When Kit and I moved to Missouri in 1988 , we bought a house in the country with a barn and were soon visited by a tough guy yellow cat we named Barney.  Then Blanche, a dainty white feline, arrived with him one morning. Before long there were many.  Like Jane Goodall and her study of wild chimpanzees in Africa, I named each cat and kitten according to their personalities and wrote about them when I became a journalist.

Mark Twain famously said, “When a man loves cats, I am his friend and comrade, without further introduction.”  Ernest Hemingway adored cats, especially the six-toed type.   “A cat”, he professed, “has absolute emotional honesty:  human beings, for one reason or another, may hide their feelings, but a cat does not.”

In an article, “10 Famous Authors and Their Cats,” by Alison Nastasi (Poets & Writers, 2018) talked  about African American novelist Alice Walker (The Color Purple and The Way Forward with a Broken Heart) and her connection with cats and their magical feline alternative reality. Walker feels that she grew up wild, and the standard rules of behavior never applied to her.  “Why,” she states in an interview, “would I conform to a society that doesn’t value my existence, that has done everything to wipe me out?”  When it comes to her cats, the novelist favors the outsiders and misfits like a snaggle-toothed stray she took in and a sweet calico from a shelter with a rough past that she named after artist Frida Kahlo.

In a letter to his godson in 1931, poet T.S. Eliot wrote, “I am glad you have a Cat, but I do not believe it is so remarkable a cat as My Cat.” In his book of cat poems,  Old Possum’s Book of Practical Cats, Eliot left little doubt that writers are astute observers of the nature of felines and the art of naming them.  Cats, he felt, needed a name that is peculiar and more dignified than everyday names, “or how else can he keep up his tail perpendicular, or spread out his whiskers, or cherish his pride.”  Growltiger, was the poet’s brave cat.  Rum Tum Tugger, a  restless tomcat, didn’t care for a cuddle.  Mungojerrie and Rumpelteazer were mischievous cat-burglars. Mr. Mistoffelees, a conjuring cat, was magical while Macavity was an enigmatic, cunning mystery cat. And Old Deuteronomy, the wise elder that sprawled on the floor and was easy to trip over,  lived a very long time.

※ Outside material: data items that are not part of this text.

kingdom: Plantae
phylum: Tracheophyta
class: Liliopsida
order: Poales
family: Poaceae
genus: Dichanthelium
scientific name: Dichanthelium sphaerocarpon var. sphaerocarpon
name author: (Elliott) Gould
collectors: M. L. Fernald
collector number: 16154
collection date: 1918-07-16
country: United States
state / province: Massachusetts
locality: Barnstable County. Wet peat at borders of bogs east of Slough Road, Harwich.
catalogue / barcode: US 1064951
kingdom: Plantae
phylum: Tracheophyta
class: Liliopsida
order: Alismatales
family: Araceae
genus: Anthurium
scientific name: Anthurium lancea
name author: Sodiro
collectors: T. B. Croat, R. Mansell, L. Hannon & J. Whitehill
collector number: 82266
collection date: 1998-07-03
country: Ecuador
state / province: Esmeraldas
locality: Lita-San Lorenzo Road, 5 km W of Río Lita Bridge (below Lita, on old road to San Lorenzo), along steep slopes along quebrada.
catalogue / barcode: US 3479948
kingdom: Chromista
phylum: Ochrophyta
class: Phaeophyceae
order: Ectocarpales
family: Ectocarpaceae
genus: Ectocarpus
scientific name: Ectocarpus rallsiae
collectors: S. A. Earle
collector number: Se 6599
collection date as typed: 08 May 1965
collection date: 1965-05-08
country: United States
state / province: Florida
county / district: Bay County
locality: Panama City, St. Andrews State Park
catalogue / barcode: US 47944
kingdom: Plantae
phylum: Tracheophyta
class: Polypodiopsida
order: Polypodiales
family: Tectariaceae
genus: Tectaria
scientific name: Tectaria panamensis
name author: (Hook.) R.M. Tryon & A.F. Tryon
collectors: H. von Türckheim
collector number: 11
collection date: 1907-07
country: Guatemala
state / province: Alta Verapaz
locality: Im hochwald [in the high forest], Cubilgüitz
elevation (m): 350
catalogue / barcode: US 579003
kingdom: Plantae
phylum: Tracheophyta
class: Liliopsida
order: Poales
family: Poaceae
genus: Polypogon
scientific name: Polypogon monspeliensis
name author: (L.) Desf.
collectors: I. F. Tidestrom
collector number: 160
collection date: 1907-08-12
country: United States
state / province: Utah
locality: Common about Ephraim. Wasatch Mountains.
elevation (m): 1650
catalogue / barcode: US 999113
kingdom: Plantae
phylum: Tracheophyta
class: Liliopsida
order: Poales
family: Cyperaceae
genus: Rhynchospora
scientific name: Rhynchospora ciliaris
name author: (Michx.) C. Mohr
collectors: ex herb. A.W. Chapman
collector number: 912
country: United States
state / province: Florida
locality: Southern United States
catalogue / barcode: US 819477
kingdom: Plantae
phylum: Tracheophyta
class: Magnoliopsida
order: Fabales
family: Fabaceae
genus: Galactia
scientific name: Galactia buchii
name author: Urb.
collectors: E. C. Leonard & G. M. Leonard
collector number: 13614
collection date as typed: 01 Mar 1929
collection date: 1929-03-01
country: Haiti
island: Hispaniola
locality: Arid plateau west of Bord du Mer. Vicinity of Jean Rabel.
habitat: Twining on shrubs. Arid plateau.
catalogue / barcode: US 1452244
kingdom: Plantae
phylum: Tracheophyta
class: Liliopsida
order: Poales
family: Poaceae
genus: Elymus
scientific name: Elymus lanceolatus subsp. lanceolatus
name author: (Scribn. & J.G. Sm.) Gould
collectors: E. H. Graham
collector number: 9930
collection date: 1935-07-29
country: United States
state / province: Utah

A year ago, my cat Peekay—a golden tabby/Bengal mix—unexpectedly came into my life and became my constant companion in the home we share in the Sierra Foothills. In that short period of time, he’s grown from a precious, pink-nosed kitten with big paws and large ears into an ever-curious, super smart feline that explores the outdoors with me every morning and then chills on the porch in a secure Catio enclosure imitating birds that chitter in the trees nearby. Though he would love to stalk the grounds without me in watchful attendance, he is completely innocent of the dangers that lurk in this wooded world where black bears, foxes, coyotes, mountain lions and snakes are a reality; and were he ever to get lost, I would miss him mightily.  

Time spent with books and cats is never wasted. Aptly named after a brave little boy in Bryce Courtenay’s novel The Power of One, Peekay appears frequently in blogs on my website cathysalter.com.  As T.S. Eliot wrote, “That is the nature of felines and the art of naming them.”